Uptake of Enhanced Recovery Programs: Survey of Sages Members

Deborah S Keller, MS, MD1, Conor P Delaney, MD, MCh, PhD, FRCSI, FACS, FASCRS2, Anthony J Senagore, MS, MD, MBA3, Liane S Feldman, MD4. 1Colorectal Surgical Associates, 2University Hospitals-Case Medical Center, Case Western Reserve University, 3University Hospitals- Parma Medical Center, Case Western Reserve University, 4McGill University, Montreal, Quebec, Canada

Background: The SAGES Surgical Multimodal Accelerated Recovery Trajectory (SMART) Enhanced Recovery Task Force was created to promote integration of Enhanced Recovery principles to improve safety, efficiency and outcomes of gastrointestinal surgery. The committee aims to increase awareness and provide tools for members to successfully combine minimally invasive techniques with enhanced recovery pathways (ERPs) to improve perioperative care, patient outcomes and patient satisfaction. An initial step was to survey SAGES member on their knowledge, use, and impediments to implementing Enhanced Recovery Programs.

Methods: An online survey designed by SMART committee members to define SAGES member’s status with Enhanced Recovery principles and practice was emailed to all SAGES members, encouraging completion of the survey. A reminder was sent at 4 weeks. The web-based survey was comprised of 48 items, and took an estimated 20 minutes to complete.

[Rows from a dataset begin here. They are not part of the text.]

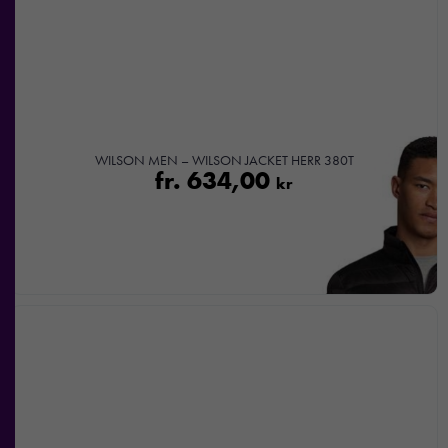
nekar de
här kakorna
kommer viss
funktionalitet
att försvinna
från
hemsidan.
WILSON MEN – WILSON JACKET HERR 380T
fr.
634,00
kr
Marknadsföring
Genom att dela
med dig av dina
intressen och ditt
beteende när du
surfar ökar du
chansen att få se
personligt
anpassat innehåll
och
erbjudanden.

Results: 228 members completed the survey. Respondents were primarily male (87%), general/MIS surgeons (82.6%) working in an urban location (85.5%), with a bell-shaped age distribution (median 35-44). Almost half regularly used some elements of ERPs (48.7%), but 30% were unfamiliar with the concept. Wide variety in the specific elements of ERPs employed and discharge criteria were reported. Standard ERPs were not used across abdominal surgery service lines (66.4%) or surgeons (53.1%). The majority had to create and implement their own plan (70.4%). Roadblocks to implementation were inconsistencies with partners/covering physicians (56.3%), nursing education (46.6%), and resources (34.7%). When implemented, members saw improvements in length of stay (88%), patient satisfaction (54.7%), postoperative pain (53.3%), time to return of bowel function (52.7%), normal activities (40%), and readmissions (16.7%). A need for education and standardization was especially seen in preoperative care, with 51.1% routinely using oral mechanical bowel preparations and 74.4% fasting patients from midnight the night before surgery. Wide variations were also reported in perioperative pain management and postoperative analgesia. For respondents that failed to successfully implement ERPs, the most common reasons were lack of education (35.3%) partner disinterest (41.2%), and lack of support from hospital administration (30%). An overwhelming majority (89%) reported having a protocol endorsed by a national organization, such as SAGES, would help with implementation.

Conclusions: From this survey of the SAGES membership, there is a need to provide education, tools and standardized protocols to increase awareness, implementation, and widespread utilization of ERPs. The overwhelming majority stated having a protocol endorsed by a national organization, such as SAGES, would help with implementation.